YOUR GOAL: Write out the data exactly, keeping every line.

DATA EXTRACT:
-- Opening Marker --

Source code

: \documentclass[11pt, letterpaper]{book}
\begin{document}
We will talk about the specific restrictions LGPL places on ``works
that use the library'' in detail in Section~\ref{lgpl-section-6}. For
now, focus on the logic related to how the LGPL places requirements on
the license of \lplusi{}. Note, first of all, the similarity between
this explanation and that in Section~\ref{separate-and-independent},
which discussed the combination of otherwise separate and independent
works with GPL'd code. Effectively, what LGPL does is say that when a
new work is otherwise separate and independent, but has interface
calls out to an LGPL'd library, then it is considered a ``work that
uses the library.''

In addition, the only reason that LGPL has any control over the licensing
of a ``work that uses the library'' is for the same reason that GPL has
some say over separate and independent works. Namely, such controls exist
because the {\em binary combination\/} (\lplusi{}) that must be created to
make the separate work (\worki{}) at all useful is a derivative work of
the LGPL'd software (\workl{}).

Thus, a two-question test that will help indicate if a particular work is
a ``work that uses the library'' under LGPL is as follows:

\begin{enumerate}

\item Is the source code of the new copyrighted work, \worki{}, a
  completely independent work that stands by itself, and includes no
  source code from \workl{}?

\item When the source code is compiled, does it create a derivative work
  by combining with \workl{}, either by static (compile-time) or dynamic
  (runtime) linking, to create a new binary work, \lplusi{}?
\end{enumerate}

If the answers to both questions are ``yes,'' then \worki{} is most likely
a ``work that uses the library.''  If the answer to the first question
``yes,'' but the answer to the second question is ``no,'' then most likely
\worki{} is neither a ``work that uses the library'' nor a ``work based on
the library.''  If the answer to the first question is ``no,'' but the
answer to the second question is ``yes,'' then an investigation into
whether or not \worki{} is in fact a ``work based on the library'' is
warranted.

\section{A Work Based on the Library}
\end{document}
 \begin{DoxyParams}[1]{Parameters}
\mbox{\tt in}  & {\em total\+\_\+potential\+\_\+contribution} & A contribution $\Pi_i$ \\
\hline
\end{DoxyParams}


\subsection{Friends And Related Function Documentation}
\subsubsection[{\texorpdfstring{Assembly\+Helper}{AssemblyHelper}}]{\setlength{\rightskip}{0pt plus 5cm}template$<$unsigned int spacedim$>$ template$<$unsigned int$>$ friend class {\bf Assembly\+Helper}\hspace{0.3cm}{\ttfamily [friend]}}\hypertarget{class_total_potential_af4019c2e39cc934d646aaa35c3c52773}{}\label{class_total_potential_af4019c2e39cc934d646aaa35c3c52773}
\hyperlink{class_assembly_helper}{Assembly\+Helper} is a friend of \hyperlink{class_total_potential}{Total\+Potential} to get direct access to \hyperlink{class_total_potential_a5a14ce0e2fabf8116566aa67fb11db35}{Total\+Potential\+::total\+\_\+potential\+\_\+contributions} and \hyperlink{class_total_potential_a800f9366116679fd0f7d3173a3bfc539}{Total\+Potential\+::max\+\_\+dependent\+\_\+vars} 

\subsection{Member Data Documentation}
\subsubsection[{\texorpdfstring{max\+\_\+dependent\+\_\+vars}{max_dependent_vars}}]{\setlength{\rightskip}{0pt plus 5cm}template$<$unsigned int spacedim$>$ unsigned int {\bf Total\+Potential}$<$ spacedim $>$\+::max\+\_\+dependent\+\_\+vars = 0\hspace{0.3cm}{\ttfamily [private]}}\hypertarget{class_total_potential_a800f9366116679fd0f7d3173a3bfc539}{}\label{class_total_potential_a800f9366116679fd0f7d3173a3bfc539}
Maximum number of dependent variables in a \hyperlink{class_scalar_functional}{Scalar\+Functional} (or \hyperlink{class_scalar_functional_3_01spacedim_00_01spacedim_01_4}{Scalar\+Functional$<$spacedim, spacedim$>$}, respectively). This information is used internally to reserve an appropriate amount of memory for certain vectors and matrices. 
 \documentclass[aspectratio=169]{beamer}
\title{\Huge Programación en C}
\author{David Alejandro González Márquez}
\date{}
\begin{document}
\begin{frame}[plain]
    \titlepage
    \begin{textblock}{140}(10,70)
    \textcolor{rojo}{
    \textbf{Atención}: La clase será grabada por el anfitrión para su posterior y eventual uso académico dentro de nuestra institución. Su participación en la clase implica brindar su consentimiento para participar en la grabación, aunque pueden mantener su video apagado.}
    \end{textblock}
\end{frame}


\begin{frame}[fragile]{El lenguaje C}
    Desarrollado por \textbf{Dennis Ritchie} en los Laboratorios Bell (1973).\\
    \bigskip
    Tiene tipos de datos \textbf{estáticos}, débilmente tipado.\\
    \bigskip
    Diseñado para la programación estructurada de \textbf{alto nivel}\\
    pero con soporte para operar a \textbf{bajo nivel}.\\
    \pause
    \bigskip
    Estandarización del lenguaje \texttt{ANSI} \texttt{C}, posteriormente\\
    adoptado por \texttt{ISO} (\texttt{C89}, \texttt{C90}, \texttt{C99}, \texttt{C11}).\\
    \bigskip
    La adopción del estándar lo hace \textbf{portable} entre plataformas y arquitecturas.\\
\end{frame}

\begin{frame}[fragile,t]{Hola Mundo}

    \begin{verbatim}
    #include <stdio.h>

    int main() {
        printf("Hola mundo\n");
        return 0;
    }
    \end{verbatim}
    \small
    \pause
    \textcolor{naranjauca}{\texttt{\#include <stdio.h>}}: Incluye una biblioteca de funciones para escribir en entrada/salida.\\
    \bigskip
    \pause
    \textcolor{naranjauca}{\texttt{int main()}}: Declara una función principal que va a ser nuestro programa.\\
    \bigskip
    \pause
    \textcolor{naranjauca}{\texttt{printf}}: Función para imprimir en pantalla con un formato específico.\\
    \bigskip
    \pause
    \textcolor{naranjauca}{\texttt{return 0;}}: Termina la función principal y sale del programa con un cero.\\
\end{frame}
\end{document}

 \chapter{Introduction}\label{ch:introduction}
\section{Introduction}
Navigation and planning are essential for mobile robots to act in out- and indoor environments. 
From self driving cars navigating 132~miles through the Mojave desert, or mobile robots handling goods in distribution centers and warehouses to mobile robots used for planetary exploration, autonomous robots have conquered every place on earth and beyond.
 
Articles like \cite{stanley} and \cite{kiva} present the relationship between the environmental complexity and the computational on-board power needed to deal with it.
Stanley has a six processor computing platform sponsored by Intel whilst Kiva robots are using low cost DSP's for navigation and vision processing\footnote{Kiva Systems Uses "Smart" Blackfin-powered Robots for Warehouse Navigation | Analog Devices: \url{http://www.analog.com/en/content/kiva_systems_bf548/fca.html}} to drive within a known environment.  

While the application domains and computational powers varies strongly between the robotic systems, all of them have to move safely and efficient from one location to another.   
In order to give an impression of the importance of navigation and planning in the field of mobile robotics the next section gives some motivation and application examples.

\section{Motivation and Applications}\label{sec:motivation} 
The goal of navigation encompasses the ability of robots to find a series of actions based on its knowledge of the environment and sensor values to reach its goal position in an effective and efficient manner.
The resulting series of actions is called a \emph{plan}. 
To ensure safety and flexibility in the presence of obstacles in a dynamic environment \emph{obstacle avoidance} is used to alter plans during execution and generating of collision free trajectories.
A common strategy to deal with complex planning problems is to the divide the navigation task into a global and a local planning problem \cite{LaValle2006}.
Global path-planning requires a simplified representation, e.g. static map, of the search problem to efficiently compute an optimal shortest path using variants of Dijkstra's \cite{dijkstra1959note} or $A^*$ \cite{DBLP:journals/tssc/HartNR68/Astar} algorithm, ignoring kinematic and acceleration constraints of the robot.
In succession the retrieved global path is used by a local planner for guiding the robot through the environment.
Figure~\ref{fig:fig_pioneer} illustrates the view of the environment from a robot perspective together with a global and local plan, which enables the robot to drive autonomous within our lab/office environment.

-- Closing Marker --

RESULT:
Source code

: \documentclass[11pt, letterpaper]{book}
\begin{document}
We will talk about the specific restrictions LGPL places on ``works
that use the library'' in detail in Section~\ref{lgpl-section-6}. For
now, focus on the logic related to how the LGPL places requirements on
the license of \lplusi{}. Note, first of all, the similarity between
this explanation and that in Section~\ref{separate-and-independent},
which discussed the combination of otherwise separate and independent
works with GPL'd code. Effectively, what LGPL does is say that when a
new work is otherwise separate and independent, but has interface
calls out to an LGPL'd library, then it is considered a ``work that
uses the library.''

In addition, the only reason that LGPL has any control over the licensing
of a ``work that uses the library'' is for the same reason that GPL has
some say over separate and independent works. Namely, such controls exist
because the {\em binary combination\/} (\lplusi{}) that must be created to
make the separate work (\worki{}) at all useful is a derivative work of
the LGPL'd software (\workl{}).

Thus, a two-question test that will help indicate if a particular work is
a ``work that uses the library'' under LGPL is as follows:

\begin{enumerate}

\item Is the source code of the new copyrighted work, \worki{}, a
  completely independent work that stands by itself, and includes no
  source code from \workl{}?

\item When the source code is compiled, does it create a derivative work
  by combining with \workl{}, either by static (compile-time) or dynamic
  (runtime) linking, to create a new binary work, \lplusi{}?
\end{enumerate}

If the answers to both questions are ``yes,'' then \worki{} is most likely
a ``work that uses the library.''  If the answer to the first question
``yes,'' but the answer to the second question is ``no,'' then most likely
\worki{} is neither a ``work that uses the library'' nor a ``work based on
the library.''  If the answer to the first question is ``no,'' but the
answer to the second question is ``yes,'' then an investigation into
whether or not \worki{} is in fact a ``work based on the library'' is
warranted.

\section{A Work Based on the Library}
\end{document}
 \begin{DoxyParams}[1]{Parameters}
\mbox{\tt in}  & {\em total\+\_\+potential\+\_\+contribution} & A contribution $\Pi_i$ \\
\hline
\end{DoxyParams}


\subsection{Friends And Related Function Documentation}
\subsubsection[{\texorpdfstring{Assembly\+Helper}{AssemblyHelper}}]{\setlength{\rightskip}{0pt plus 5cm}template$<$unsigned int spacedim$>$ template$<$unsigned int$>$ friend class {\bf Assembly\+Helper}\hspace{0.3cm}{\ttfamily [friend]}}\hypertarget{class_total_potential_af4019c2e39cc934d646aaa35c3c52773}{}\label{class_total_potential_af4019c2e39cc934d646aaa35c3c52773}
\hyperlink{class_assembly_helper}{Assembly\+Helper} is a friend of \hyperlink{class_total_potential}{Total\+Potential} to get direct access to \hyperlink{class_total_potential_a5a14ce0e2fabf8116566aa67fb11db35}{Total\+Potential\+::total\+\_\+potential\+\_\+contributions} and \hyperlink{class_total_potential_a800f9366116679fd0f7d3173a3bfc539}{Total\+Potential\+::max\+\_\+dependent\+\_\+vars} 

\subsection{Member Data Documentation}
\subsubsection[{\texorpdfstring{max\+\_\+dependent\+\_\+vars}{max_dependent_vars}}]{\setlength{\rightskip}{0pt plus 5cm}template$<$unsigned int spacedim$>$ unsigned int {\bf Total\+Potential}$<$ spacedim $>$\+::max\+\_\+dependent\+\_\+vars = 0\hspace{0.3cm}{\ttfamily [private]}}\hypertarget{class_total_potential_a800f9366116679fd0f7d3173a3bfc539}{}\label{class_total_potential_a800f9366116679fd0f7d3173a3bfc539}
Maximum number of dependent variables in a \hyperlink{class_scalar_functional}{Scalar\+Functional} (or \hyperlink{class_scalar_functional_3_01spacedim_00_01spacedim_01_4}{Scalar\+Functional$<$spacedim, spacedim$>$}, respectively). This information is used internally to reserve an appropriate amount of memory for certain vectors and matrices. 
 \documentclass[aspectratio=169]{beamer}
\title{\Huge Programación en C}
\author{David Alejandro González Márquez}
\date{}
\begin{document}
\begin{frame}[plain]
    \titlepage
    \begin{textblock}{140}(10,70)
    \textcolor{rojo}{
    \textbf{Atención}: La clase será grabada por el anfitrión para su posterior y eventual uso académico dentro de nuestra institución. Su participación en la clase implica brindar su consentimiento para participar en la grabación, aunque pueden mantener su video apagado.}
    \end{textblock}
\end{frame}


\begin{frame}[fragile]{El lenguaje C}
    Desarrollado por \textbf{Dennis Ritchie} en los Laboratorios Bell (1973).\\
    \bigskip
    Tiene tipos de datos \textbf{estáticos}, débilmente tipado.\\
    \bigskip
    Diseñado para la programación estructurada de \textbf{alto nivel}\\
    pero con soporte para operar a \textbf{bajo nivel}.\\
    \pause
    \bigskip
    Estandarización del lenguaje \texttt{ANSI} \texttt{C}, posteriormente\\
    adoptado por \texttt{ISO} (\texttt{C89}, \texttt{C90}, \texttt{C99}, \texttt{C11}).\\
    \bigskip
    La adopción del estándar lo hace \textbf{portable} entre plataformas y arquitecturas.\\
\end{frame}

\begin{frame}[fragile,t]{Hola Mundo}

    \begin{verbatim}
    #include <stdio.h>

    int main() {
        printf("Hola mundo\n");
        return 0;
    }
    \end{verbatim}
    \small
    \pause
    \textcolor{naranjauca}{\texttt{\#include <stdio.h>}}: Incluye una biblioteca de funciones para escribir en entrada/salida.\\
    \bigskip
    \pause
    \textcolor{naranjauca}{\texttt{int main()}}: Declara una función principal que va a ser nuestro programa.\\
    \bigskip
    \pause
    \textcolor{naranjauca}{\texttt{printf}}: Función para imprimir en pantalla con un formato específico.\\
    \bigskip
    \pause
    \textcolor{naranjauca}{\texttt{return 0;}}: Termina la función principal y sale del programa con un cero.\\
\end{frame}
\end{document}

 \chapter{Introduction}\label{ch:introduction}
\section{Introduction}
Navigation and planning are essential for mobile robots to act in out- and indoor environments. 
From self driving cars navigating 132~miles through the Mojave desert, or mobile robots handling goods in distribution centers and warehouses to mobile robots used for planetary exploration, autonomous robots have conquered every place on earth and beyond.
 
Articles like \cite{stanley} and \cite{kiva} present the relationship between the environmental complexity and the computational on-board power needed to deal with it.
Stanley has a six processor computing platform sponsored by Intel whilst Kiva robots are using low cost DSP's for navigation and vision processing\footnote{Kiva Systems Uses "Smart" Blackfin-powered Robots for Warehouse Navigation | Analog Devices: \url{http://www.analog.com/en/content/kiva_systems_bf548/fca.html}} to drive within a known environment.  

While the application domains and computational powers varies strongly between the robotic systems, all of them have to move safely and efficient from one location to another.   
In order to give an impression of the importance of navigation and planning in the field of mobile robotics the next section gives some motivation and application examples.

\section{Motivation and Applications}\label{sec:motivation} 
The goal of navigation encompasses the ability of robots to find a series of actions based on its knowledge of the environment and sensor values to reach its goal position in an effective and efficient manner.
The resulting series of actions is called a \emph{plan}. 
To ensure safety and flexibility in the presence of obstacles in a dynamic environment \emph{obstacle avoidance} is used to alter plans during execution and generating of collision free trajectories.
A common strategy to deal with complex planning problems is to the divide the navigation task into a global and a local planning problem \cite{LaValle2006}.
Global path-planning requires a simplified representation, e.g. static map, of the search problem to efficiently compute an optimal shortest path using variants of Dijkstra's \cite{dijkstra1959note} or $A^*$ \cite{DBLP:journals/tssc/HartNR68/Astar} algorithm, ignoring kinematic and acceleration constraints of the robot.
In succession the retrieved global path is used by a local planner for guiding the robot through the environment.
Figure~\ref{fig:fig_pioneer} illustrates the view of the environment from a robot perspective together with a global and local plan, which enables the robot to drive autonomous within our lab/office environment.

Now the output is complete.